30 second spot on the 

6 o’clock news

 

i throw it out the window

as i drive past dairy farms

and fields of summer corn

 

knowing that when it finds me

there will be hell to pay

 

 

Trickle This

 

it’s a tuesday afternoon

there are four or five people seated inside

eating or waiting for their order

one man is working the grill 

the deep fryer and taking orders

at the register all at once

 

he’s got the routine down

slapping raw patties on the sizzling grill

dropping a basket of fries into lava

hot cooking oil 

 

his cool concentration reminding me

of Kobe demanding the ball whenever

the team was down by 3 with a few seconds 

left on the clock

 

people keep coming thru the door

at a steady pace and now i realize

he’s also preparing online orders 

 

working the register

grilling the meat

bagging the fries

making a shake

he is an artist

a fast-food Picasso

lost in the spell 

of frenzied creation 

 

the burger is juicy 

grease drips down my wrist

it must be held a certain way

or it falls apart with each bite

my fries are crispy and salty

still hot to the touch

unlike the sad alternative

served by you-know-who

 

this is the real economy 

forget Wall Street’s smoke and mirrors:

we show up everyday

give it our best shot

 

with one arm

tied behind 

our back

 

 

60,000 Dead

 

it’s a tragic number but doesn’t hit home

until i remember what it feels like

to be with that many

fellow humans in one place

buying cold beer 

hot dogs and peanuts

sitting in the warm September sun 

at the L.A. Coliseum

cheering for our team

giving high fives all around

to perfect strangers sharing a

moment of joy when our 

team did something

spectacular and glorious

 

the postgame din and chatter

would be upbeat if we won

walking to our cars with

voices hoarse and strained

 

or the mood subdued

all of us simmering in 

the sour juices of a loss

blamed on refs who were

blind as mice

 

this is how i relate

to a death count of 60,000 

 

going into the stadium

with a raucous and lively crowd

none of us walking out alive

 

except now someone on t.v.

would pat himself on the back

tell us how it could

have been worse

 

Bio: Richard Vargas earned his B.A. at Cal State University, Long Beach, where he studied under Gerald Locklin, Dora Polk, and Richard Lee.
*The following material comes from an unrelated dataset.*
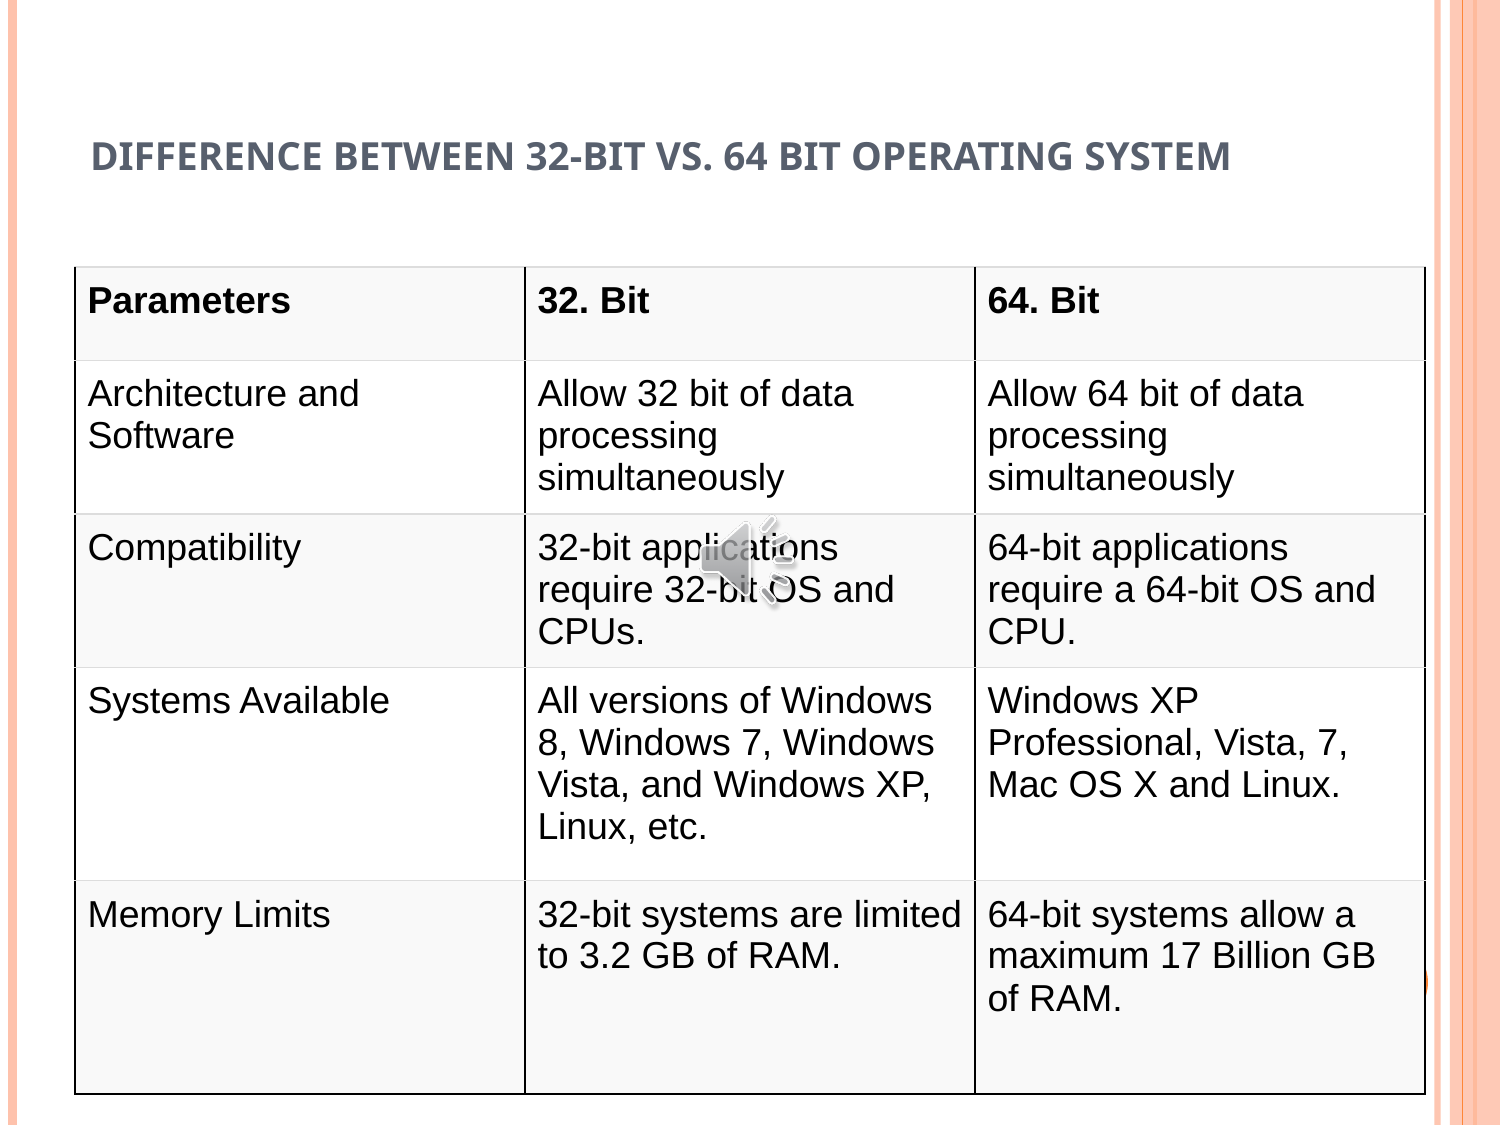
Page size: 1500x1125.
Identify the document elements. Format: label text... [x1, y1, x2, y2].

He edited/published five issues of The Tequila Review, 1978-1980, and twelve issues of The MasTequila Review from 2010-2015. Vargas received his MFA in Creative Writing from the University of New Mexico, 2010. He was recipient of the 2011 Taos Summer Writers’ Conference Hispanic Writer Award. He was on the faculties of the 2012 10th National Latino Writers Conference and the 2015 Taos Summer Writers’ Conference. Published collections: McLife, 2005; American Jesus, 2007; Guernica, revisited, 2014; How A Civilization Begins, MouthFeel Press, Summer 2022, and a fifth book to be published in 2023. He currently resides in Wisconsin, near the lake where Otis Redding’s plane crashed.